Collected data entries:
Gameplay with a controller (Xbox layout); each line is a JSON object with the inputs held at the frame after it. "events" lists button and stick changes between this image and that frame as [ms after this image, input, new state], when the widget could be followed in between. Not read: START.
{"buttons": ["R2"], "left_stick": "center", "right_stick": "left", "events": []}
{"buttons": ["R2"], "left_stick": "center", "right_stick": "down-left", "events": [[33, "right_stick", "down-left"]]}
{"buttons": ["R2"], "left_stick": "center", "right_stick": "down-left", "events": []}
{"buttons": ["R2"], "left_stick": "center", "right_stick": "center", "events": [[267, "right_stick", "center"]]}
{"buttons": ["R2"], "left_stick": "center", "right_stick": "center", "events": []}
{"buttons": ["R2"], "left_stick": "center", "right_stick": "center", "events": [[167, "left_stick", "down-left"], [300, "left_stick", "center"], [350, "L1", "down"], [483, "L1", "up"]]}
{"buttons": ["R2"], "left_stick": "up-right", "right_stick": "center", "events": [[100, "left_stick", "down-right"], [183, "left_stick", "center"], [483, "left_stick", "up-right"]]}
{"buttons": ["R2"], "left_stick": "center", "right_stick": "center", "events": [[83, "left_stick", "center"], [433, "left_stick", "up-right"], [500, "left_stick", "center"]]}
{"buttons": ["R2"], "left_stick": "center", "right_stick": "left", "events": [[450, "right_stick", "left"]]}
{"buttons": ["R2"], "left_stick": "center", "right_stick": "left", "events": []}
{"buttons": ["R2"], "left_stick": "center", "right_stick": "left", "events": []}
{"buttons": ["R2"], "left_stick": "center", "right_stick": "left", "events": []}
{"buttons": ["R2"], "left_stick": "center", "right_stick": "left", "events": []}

→ **What to produce**
Restate the full data above, keeping each word intact.

→ **Task solution**
Gameplay with a controller (Xbox layout); each line is a JSON object with the inputs held at the frame after it. "events" lists button and stick changes between this image and that frame as [ms after this image, input, new state], when the widget could be followed in between. Not read: START.
{"buttons": ["R2"], "left_stick": "center", "right_stick": "left", "events": []}
{"buttons": ["R2"], "left_stick": "center", "right_stick": "down-left", "events": [[33, "right_stick", "down-left"]]}
{"buttons": ["R2"], "left_stick": "center", "right_stick": "down-left", "events": []}
{"buttons": ["R2"], "left_stick": "center", "right_stick": "center", "events": [[267, "right_stick", "center"]]}
{"buttons": ["R2"], "left_stick": "center", "right_stick": "center", "events": []}
{"buttons": ["R2"], "left_stick": "center", "right_stick": "center", "events": [[167, "left_stick", "down-left"], [300, "left_stick", "center"], [350, "L1", "down"], [483, "L1", "up"]]}
{"buttons": ["R2"], "left_stick": "up-right", "right_stick": "center", "events": [[100, "left_stick", "down-right"], [183, "left_stick", "center"], [483, "left_stick", "up-right"]]}
{"buttons": ["R2"], "left_stick": "center", "right_stick": "center", "events": [[83, "left_stick", "center"], [433, "left_stick", "up-right"], [500, "left_stick", "center"]]}
{"buttons": ["R2"], "left_stick": "center", "right_stick": "left", "events": [[450, "right_stick", "left"]]}
{"buttons": ["R2"], "left_stick": "center", "right_stick": "left", "events": []}
{"buttons": ["R2"], "left_stick": "center", "right_stick": "left", "events": []}
{"buttons": ["R2"], "left_stick": "center", "right_stick": "left", "events": []}
{"buttons": ["R2"], "left_stick": "center", "right_stick": "left", "events": []}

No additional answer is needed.